New discovery boosts bioethanol production efficiency and profits
Researchers at DTU Biosustain have developed a technique to monitor contamination in bioethanol production, potentially increasing revenue by $1.6 billion and reducing CO2 emissions by 2 million tons annually. By using advanced methods like shotgun metagenomics, they identified specific bacterial strains affecting fermentation efficiency. The study, published in Nature Communications, shows that strain-level resolution is crucial for understanding microbial impacts on bioethanol yield. This research could lead to improved microbial control techniques, enhancing industrial efficiency and supporting global greenhouse gas reduction efforts.
Anew technique to monitor contamination in bioethanol production could increase revenue by more than $1.6 billion USD and reduce CO2 emissions by 2 million tons.
For the first time ever, researchers at The Novo Nordisk Foundation Center for Biosustainability (DTU Biosustain) have investigated the contaminant population from the sugarcane bioethanol production process at strain-level resolution. Their study reveals how strain dynamics are directly involved in process performance, emphasizing the need for improved microbial control techniques to enhance industrial efficiency. The research results appear in Nature Communications.
Enhanced process yield and environmental benefits
Bioethanol, a major renewable energy source, is derived from the fermentation of sugars by yeast, primarily Saccharomyces cerevisiae. However, contaminant bacteria present in the raw material can significantly affect fermentation efficiency. Until now, these contaminant microbes have been characterized using methods that did not fully capture their diversity or impact.
“Our research provides a comprehensive analysis of microbial populations across all stages of the industrial bioethanol process in two major Brazilian biorefineries. By using a combination of shotgun metagenomics and cultivation-based methods, we identified ecological factors that influence community dynamics and bioconversion efficiency,” says Postdoc Felipe Lino from DTU Biosustain. “The study demonstrates that specific bacterial strains, influenced by temperature, can either hinder or enhance ethanol yield. This improvement could only be achieved with the advanced techniques we utilized.”

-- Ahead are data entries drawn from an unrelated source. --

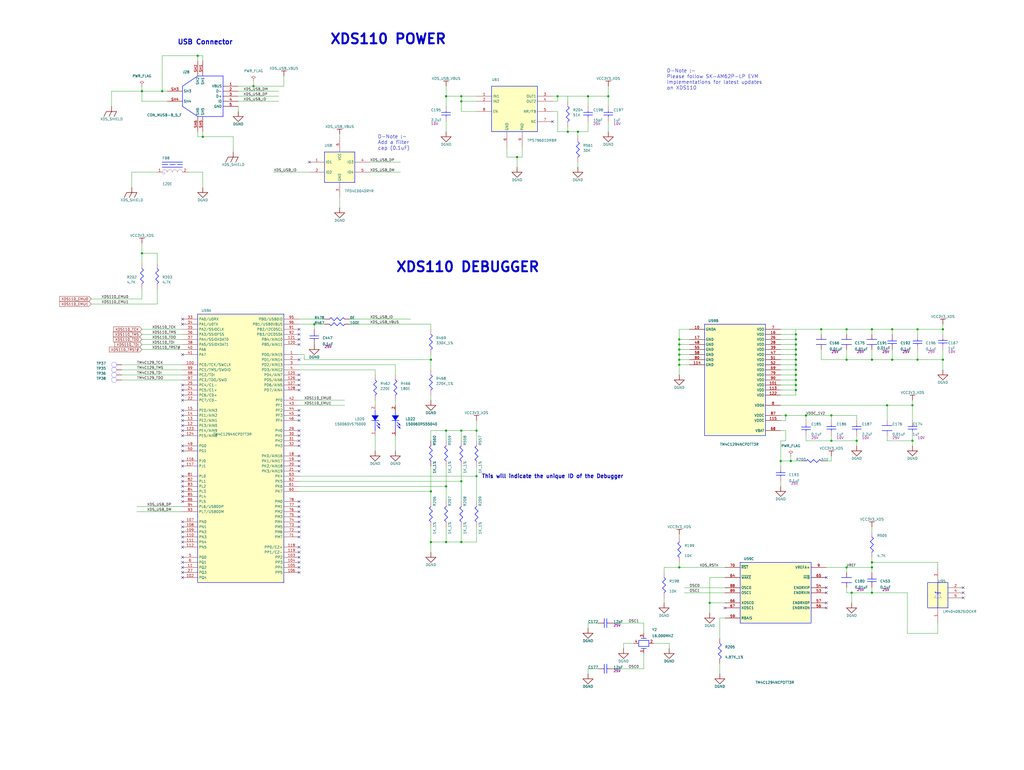
<source format=kicad_sch>
(kicad_sch
	(version 20231120)
	(generator "eeschema")
	(generator_version "8.0")
	(uuid "f93950f5-1f4d-473e-acce-0b6502a7d8e8")
	(paper "User" 513.08 386.08)
	
	(junction
		(at 411.48 165.1)
		(diameter 0)
		(color 0 0 0 0)
		(uuid "027d7b4a-e14f-49c1-aebf-0cb36ed530c9")
	)
	(junction
		(at 424.18 165.1)
		(diameter 0)
		(color 0 0 0 0)
		(uuid "0644ce2c-0e68-45ac-9489-f1b61f6a0239")
	)
	(junction
		(at 472.44 165.1)
		(diameter 0)
		(color 0 0 0 0)
		(uuid "0647c27e-bb01-43ed-b386-335f7a276dd1")
	)
	(junction
		(at 231.14 50.8)
		(diameter 0)
		(color 0 0 0 0)
		(uuid "0b1766a9-51b2-4db0-8ba8-30e26246e5ab")
	)
	(junction
		(at 71.12 45.72)
		(diameter 0)
		(color 0 0 0 0)
		(uuid "0f388d26-153a-4b43-a260-b68c990a5517")
	)
	(junction
		(at 223.52 215.9)
		(diameter 0)
		(color 0 0 0 0)
		(uuid "138daa16-3855-4026-840d-32a54959ee06")
	)
	(junction
		(at 289.56 66.04)
		(diameter 0)
		(color 0 0 0 0)
		(uuid "18b701f5-8dc6-4344-ad63-e959bfe6ec22")
	)
	(junction
		(at 340.36 170.18)
		(diameter 0)
		(color 0 0 0 0)
		(uuid "1cdb3d0b-56f4-4738-8915-0544e136240d")
	)
	(junction
		(at 157.48 162.56)
		(diameter 0)
		(color 0 0 0 0)
		(uuid "25911811-c3c7-472b-9379-7ac5de9a8351")
	)
	(junction
		(at 416.56 220.98)
		(diameter 0)
		(color 0 0 0 0)
		(uuid "2a82c0aa-6738-4cc4-87db-12268b196ff7")
	)
	(junction
		(at 101.6 68.58)
		(diameter 0)
		(color 0 0 0 0)
		(uuid "2eec2a64-990d-49b7-8ba3-e26eb80eb8af")
	)
	(junction
		(at 416.56 208.28)
		(diameter 0)
		(color 0 0 0 0)
		(uuid "31180136-6a3f-48b3-859c-245f0389a87a")
	)
	(junction
		(at 259.08 78.74)
		(diameter 0)
		(color 0 0 0 0)
		(uuid "32e6989d-44d7-40b1-b639-ad74f3dbcfd7")
	)
	(junction
		(at 459.74 180.34)
		(diameter 0)
		(color 0 0 0 0)
		(uuid "3584971b-8096-4b7f-ae95-06d45eccd58d")
	)
	(junction
		(at 393.7 208.28)
		(diameter 0)
		(color 0 0 0 0)
		(uuid "3718f7e9-0556-4be1-bf7a-efa571b316ad")
	)
	(junction
		(at 398.78 185.42)
		(diameter 0)
		(color 0 0 0 0)
		(uuid "37bf1d3e-edbe-43bf-936e-77e1a78e857d")
	)
	(junction
		(at 231.14 215.9)
		(diameter 0)
		(color 0 0 0 0)
		(uuid "3a0f7699-8d05-4649-9e02-7ecf9860d075")
	)
	(junction
		(at 71.12 127)
		(diameter 0)
		(color 0 0 0 0)
		(uuid "3ae489e8-d970-4c55-adbd-6e7f8b864f60")
	)
	(junction
		(at 355.6 302.26)
		(diameter 0)
		(color 0 0 0 0)
		(uuid "3ce43503-caed-4019-87d6-b36108043a41")
	)
	(junction
		(at 340.36 172.72)
		(diameter 0)
		(color 0 0 0 0)
		(uuid "3eae5e93-6589-4ff5-9dcb-02c7d27d831e")
	)
	(junction
		(at 459.74 165.1)
		(diameter 0)
		(color 0 0 0 0)
		(uuid "4258b2a9-0e50-4d2e-96c4-2824cea91796")
	)
	(junction
		(at 457.2 220.98)
		(diameter 0)
		(color 0 0 0 0)
		(uuid "49ad8271-66cb-4baa-a370-36e405af5ca7")
	)
	(junction
		(at 472.44 180.34)
		(diameter 0)
		(color 0 0 0 0)
		(uuid "4ef14e9f-24ac-4d56-822b-b83372e8d8a4")
	)
	(junction
		(at 340.36 180.34)
		(diameter 0)
		(color 0 0 0 0)
		(uuid "51ac273c-0d17-4cdc-a735-f725b4e82a99")
	)
	(junction
		(at 340.36 175.26)
		(diameter 0)
		(color 0 0 0 0)
		(uuid "5737d807-be13-42d3-aa92-3fb31c9baf60")
	)
	(junction
		(at 398.78 177.8)
		(diameter 0)
		(color 0 0 0 0)
		(uuid "5abcc40f-7b31-4f88-8e8d-c32ccc4e88ec")
	)
	(junction
		(at 398.78 170.18)
		(diameter 0)
		(color 0 0 0 0)
		(uuid "5ef1e47c-dcb9-493d-a158-29cbbddcc164")
	)
	(junction
		(at 99.06 27.94)
		(diameter 0)
		(color 0 0 0 0)
		(uuid "60f7b33e-d1be-4722-8b45-4c716b7c4e8b")
	)
	(junction
		(at 231.14 241.3)
		(diameter 0)
		(color 0 0 0 0)
		(uuid "64386dd9-7582-4842-aab1-2664f863893e")
	)
	(junction
		(at 238.76 238.76)
		(diameter 0)
		(color 0 0 0 0)
		(uuid "644e765e-d0ad-4a30-a42c-ba00d656d753")
	)
	(junction
		(at 223.52 243.84)
		(diameter 0)
		(color 0 0 0 0)
		(uuid "6662e627-47e2-41a0-9965-5e7d14e04702")
	)
	(junction
		(at 231.14 271.78)
		(diameter 0)
		(color 0 0 0 0)
		(uuid "704fbdc6-af3e-4997-a094-00d64d26e2b5")
	)
	(junction
		(at 436.88 284.48)
		(diameter 0)
		(color 0 0 0 0)
		(uuid "70bb3c76-4719-42b2-920e-47d3cce9c74d")
	)
	(junction
		(at 398.78 187.96)
		(diameter 0)
		(color 0 0 0 0)
		(uuid "78cda40c-2762-4173-98e8-d851906f2b32")
	)
	(junction
		(at 279.4 48.26)
		(diameter 0)
		(color 0 0 0 0)
		(uuid "7bef8236-22e1-441e-a545-f975d7b5bbd5")
	)
	(junction
		(at 398.78 182.88)
		(diameter 0)
		(color 0 0 0 0)
		(uuid "7ccf2df4-57cb-4050-b434-c4fe7e31635a")
	)
	(junction
		(at 447.04 165.1)
		(diameter 0)
		(color 0 0 0 0)
		(uuid "7f8b5868-6949-4f39-8471-6c5105ffb270")
	)
	(junction
		(at 81.28 45.72)
		(diameter 0)
		(color 0 0 0 0)
		(uuid "7fd4195f-dc77-47b9-ac66-116ff9ca63ff")
	)
	(junction
		(at 398.78 167.64)
		(diameter 0)
		(color 0 0 0 0)
		(uuid "85f8fdd5-d303-42dd-a189-77c6d8a93c19")
	)
	(junction
		(at 304.8 48.26)
		(diameter 0)
		(color 0 0 0 0)
		(uuid "91e4e5dd-0d42-4f98-83d7-7afbeb5dda54")
	)
	(junction
		(at 215.9 246.38)
		(diameter 0)
		(color 0 0 0 0)
		(uuid "93f51ff7-ce6b-439e-a108-0a672a0398d1")
	)
	(junction
		(at 426.72 297.18)
		(diameter 0)
		(color 0 0 0 0)
		(uuid "94491191-686e-4b1c-9921-22e0ea79c099")
	)
	(junction
		(at 340.36 284.48)
		(diameter 0)
		(color 0 0 0 0)
		(uuid "96ad5623-0ae8-4a60-b411-001d6350b37e")
	)
	(junction
		(at 447.04 180.34)
		(diameter 0)
		(color 0 0 0 0)
		(uuid "9cb52fb6-d617-4d8f-ac42-3f3fa4b79430")
	)
	(junction
		(at 436.88 281.94)
		(diameter 0)
		(color 0 0 0 0)
		(uuid "a2719a32-b6a8-4a60-8cd0-08449d8d0193")
	)
	(junction
		(at 398.78 190.5)
		(diameter 0)
		(color 0 0 0 0)
		(uuid "a3f5e86e-3343-4626-ad8f-d6099f5aa93f")
	)
	(junction
		(at 127 43.18)
		(diameter 0)
		(color 0 0 0 0)
		(uuid "a403e596-d507-4a2b-b884-134057436c42")
	)
	(junction
		(at 403.86 208.28)
		(diameter 0)
		(color 0 0 0 0)
		(uuid "a4211747-a87d-4d3a-bfda-f36d4ce9704e")
	)
	(junction
		(at 215.9 271.78)
		(diameter 0)
		(color 0 0 0 0)
		(uuid "a92026e2-dde2-49f2-8fb7-6eb7464875f7")
	)
	(junction
		(at 429.26 220.98)
		(diameter 0)
		(color 0 0 0 0)
		(uuid "aac34aae-4c6e-4de1-a320-474c834ed8ba")
	)
	(junction
		(at 436.88 297.18)
		(diameter 0)
		(color 0 0 0 0)
		(uuid "ace30b5e-1a82-4b15-beff-26258f70654c")
	)
	(junction
		(at 398.78 195.58)
		(diameter 0)
		(color 0 0 0 0)
		(uuid "b105b0f4-d2fe-4d77-bad2-850d30e810ca")
	)
	(junction
		(at 398.78 180.34)
		(diameter 0)
		(color 0 0 0 0)
		(uuid "b78a4f05-8702-4c2a-b3fd-30130cf6ed1b")
	)
	(junction
		(at 231.14 48.26)
		(diameter 0)
		(color 0 0 0 0)
		(uuid "bb55ffa3-1892-4847-a058-9d4cb3558d84")
	)
	(junction
		(at 457.2 203.2)
		(diameter 0)
		(color 0 0 0 0)
		(uuid "bd1c3d46-3821-4105-99ba-28ac2279c6db")
	)
	(junction
		(at 436.88 165.1)
		(diameter 0)
		(color 0 0 0 0)
		(uuid "c7c37f91-15e7-43ac-a233-793868be4eb3")
	)
	(junction
		(at 284.48 66.04)
		(diameter 0)
		(color 0 0 0 0)
		(uuid "c87d1062-8de4-411e-b57c-40c4d85ed955")
	)
	(junction
		(at 424.18 180.34)
		(diameter 0)
		(color 0 0 0 0)
		(uuid "ca3a1aa0-f0b3-4840-8206-cee93d760cb9")
	)
	(junction
		(at 398.78 172.72)
		(diameter 0)
		(color 0 0 0 0)
		(uuid "cefd7fce-9c16-483d-a9be-afba93e1e076")
	)
	(junction
		(at 294.64 48.26)
		(diameter 0)
		(color 0 0 0 0)
		(uuid "cf88b841-ebb6-4634-ac79-e24536e5fa9a")
	)
	(junction
		(at 398.78 175.26)
		(diameter 0)
		(color 0 0 0 0)
		(uuid "d59c607f-ddb0-48cd-9a0c-a51cce959a26")
	)
	(junction
		(at 238.76 215.9)
		(diameter 0)
		(color 0 0 0 0)
		(uuid "d6109f76-c5b0-443b-9e9d-13ba06e7553f")
	)
	(junction
		(at 215.9 180.34)
		(diameter 0)
		(color 0 0 0 0)
		(uuid "d9168ecf-98b7-4583-a9ef-6e039c14a382")
	)
	(junction
		(at 340.36 177.8)
		(diameter 0)
		(color 0 0 0 0)
		(uuid "db5d9b7e-c16d-4fe5-aeed-2e1098f324d6")
	)
	(junction
		(at 223.52 271.78)
		(diameter 0)
		(color 0 0 0 0)
		(uuid "ddd746e4-ab4f-4475-9649-1e870943c154")
	)
	(junction
		(at 444.5 203.2)
		(diameter 0)
		(color 0 0 0 0)
		(uuid "e7dc7f34-efd1-4856-abba-ca3cbda8cc60")
	)
	(junction
		(at 398.78 193.04)
		(diameter 0)
		(color 0 0 0 0)
		(uuid "ea4a88aa-a61b-4525-89a0-ff283b1d6dd8")
	)
	(junction
		(at 223.52 48.26)
		(diameter 0)
		(color 0 0 0 0)
		(uuid "ef631abc-c266-4963-be77-c39b792aec58")
	)
	(junction
		(at 436.88 180.34)
		(diameter 0)
		(color 0 0 0 0)
		(uuid "f0268f20-b859-478a-b05b-64eeada54cf5")
	)
	(junction
		(at 396.24 231.14)
		(diameter 0)
		(color 0 0 0 0)
		(uuid "f3ec934a-eea0-4bc4-bbce-8c9208515ba0")
	)
	(junction
		(at 424.18 284.48)
		(diameter 0)
		(color 0 0 0 0)
		(uuid "fcc5e097-8c81-4180-9e01-91b6897762e5")
	)
	(junction
		(at 340.36 182.88)
		(diameter 0)
		(color 0 0 0 0)
		(uuid "ffa518db-fd1d-47db-874f-d51915d801c7")
	)
	(junction
		(at 391.16 231.14)
		(diameter 0)
		(color 0 0 0 0)
		(uuid "ffed093f-40bd-4a9c-badc-d495fb918d5a")
	)
	(no_connect
		(at 149.86 264.16)
		(uuid "04831566-ed02-4c43-952f-105e8682469b")
	)
	(no_connect
		(at 154.94 81.28)
		(uuid "07d9a803-07f0-443c-aad3-fc7da295e3c8")
	)
	(no_connect
		(at 91.44 223.52)
		(uuid "08ef73a1-1d00-4e0a-a6b0-1fca22abbb67")
	)
	(no_connect
		(at 91.44 266.7)
		(uuid "0ba685a6-5c5f-4817-840a-6c12b60248f9")
	)
	(no_connect
		(at 149.86 231.14)
		(uuid "12e94cad-cc25-4ab7-ace8-aa75d26efc17")
	)
	(no_connect
		(at 149.86 193.04)
		(uuid "1332f462-73eb-4c30-a08d-10238b8b0661")
	)
	(no_connect
		(at 482.6 299.72)
		(uuid "17e4c2b2-ca9c-4372-a4f9-6c5dd55d7151")
	)
	(no_connect
		(at 276.86 60.96)
		(uuid "18d01953-1f0e-459f-8fa1-ecd627db1874")
	)
	(no_connect
		(at 149.86 165.1)
		(uuid "1d578c0c-c624-4105-8ae6-2db735862313")
	)
	(no_connect
		(at 91.44 243.84)
		(uuid "1f899e89-e84f-4ed1-9a41-30f6d01960b3")
	)
	(no_connect
		(at 149.86 259.08)
		(uuid "202c4b2e-e8c2-4fe8-8253-ce6979f0a1f9")
	)
	(no_connect
		(at 149.86 284.48)
		(uuid "23b567bc-f48e-4446-9b99-bb50f3bc3591")
	)
	(no_connect
		(at 91.44 251.46)
		(uuid "24bf20c1-65d6-461c-a862-a5d73c4d75ed")
	)
	(no_connect
		(at 149.86 187.96)
		(uuid "26506f34-15b2-47d0-9f92-1da7540e03aa")
	)
	(no_connect
		(at 149.86 208.28)
		(uuid "2885c9d6-050b-4f5b-84d1-1f2a4bb2bc70")
	)
	(no_connect
		(at 149.86 172.72)
		(uuid "28b2b670-e54f-4229-8caa-f3673daf71df")
	)
	(no_connect
		(at 91.44 264.16)
		(uuid "2af61d39-a53d-44e3-9a8c-fd867c27d16d")
	)
	(no_connect

... [459203 chars truncated]
</source>
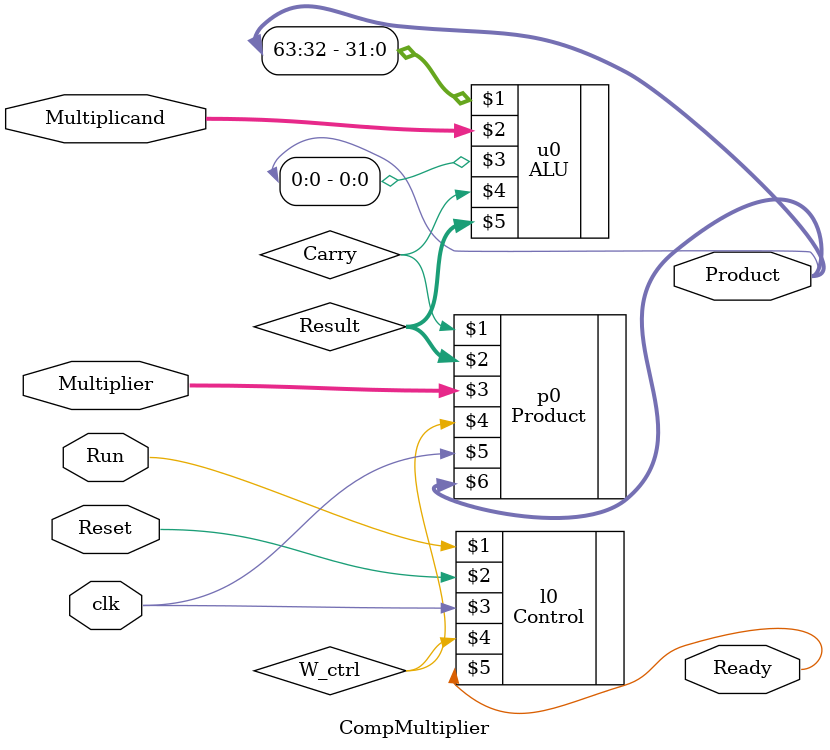
<source format=v>
module CompMultiplier(
	// Outputs
	output	[63:0]	Product,
	output		Ready,
	// Inputs
	input	[31:0]	Multiplicand,
	input	[31:0]	Multiplier,
	input		Run,
	input		Reset,
	input		clk
);
	wire W_ctrl,Carry;
	wire [31:0] Result;
	ALU u0(Product[63:32],Multiplicand,Product[0],Carry,Result);
	Product p0(Carry,Result,Multiplier,W_ctrl,clk,Product);
	Control l0(Run,Reset,clk,W_ctrl,Ready);
	
endmodule


</source>
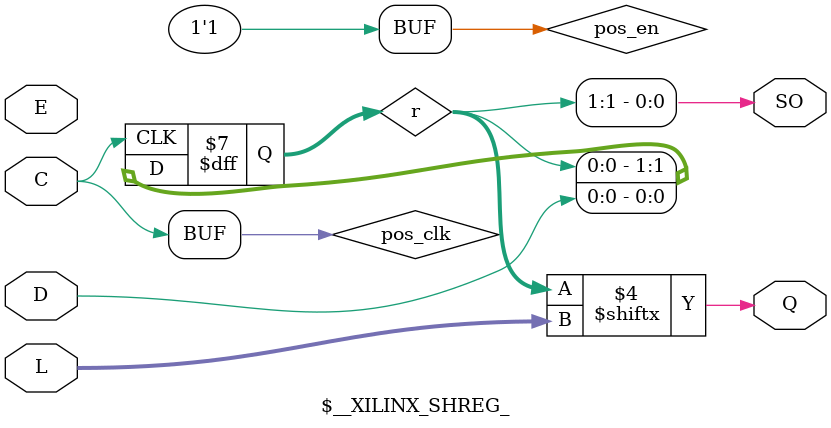
<source format=v>
module \$__XILINX_SHREG_ (input C, input D, input [31:0] L, input E, output Q, output SO);
  parameter DEPTH = 2;
  parameter [DEPTH-1:0] INIT = 0;
  parameter CLKPOL = 1;
  parameter ENPOL = 2;

  wire pos_clk = C == CLKPOL;
  reg pos_en;
  always @(E)
    if (ENPOL == 2) pos_en = 1'b1;
    else pos_en = (E == ENPOL[0]);

  reg [DEPTH-1:0] r;
  always @(posedge pos_clk)
    if (pos_en)
      r <= {r[DEPTH-2:0], D};

  assign Q = r[L];
  assign SO = r[DEPTH-1];
endmodule

</source>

The findings could result in more than a 5% increase in process yield, translating into approximately $1.6 billion in increased revenues and a reduction in CO2 emissions by around 2 million tons per year, considering Brazil alone.
Strain-level resolution: Uncovering hidden bacterial dynamics
The researchers discovered that the interplay between different species significantly impacts ethanol yield. Whenever Lactobacillus amylovorus is present in higher concentrations, yields are notably better.
Professor Morten Sommer from DTU Biosustain explains, “We have mapped the microbial populations at strain-level resolution to uncover the true impact of non-yeast microbes on fermentation performance. We identified specific strains of the L. fermentum species causing the most damage to the process, while other strains are neutral and should even be kept as a buffer against harmful ones.
“Increased temperatures were linked to the growth of specific L. fermentum strains that negatively affect yeast viability and fermentation efficiency. This underscores the importance of adopting higher resolution methods in the future to monitor microbial communities.”
Paving the way for novel microbial and process control solutions
The results of this study could lead to the development of novel microbial and process control solutions that can control undesirable microbes and unlock significant performance improvements in bioethanol production. This can translate to more cost-effective biofuels, increased efficiency, and a substantial reduction in CO2 emissions, supporting global efforts to reduce greenhouse gas emissions.
The research results are particularly relevant for biofuel and industrial biotechnology companies, as well as research groups focused on bioinformatics tools for analyzing microbiomes at strain-level resolution. The novel gene catalog and functional analyses developed in this study offer valuable resources for discovering new enzymes and metabolic traits for robust industrial strains. Also, these insights could be applied to other metagenomics studies, such as gut microbiome dynamics, soil and crop-related microbiomes.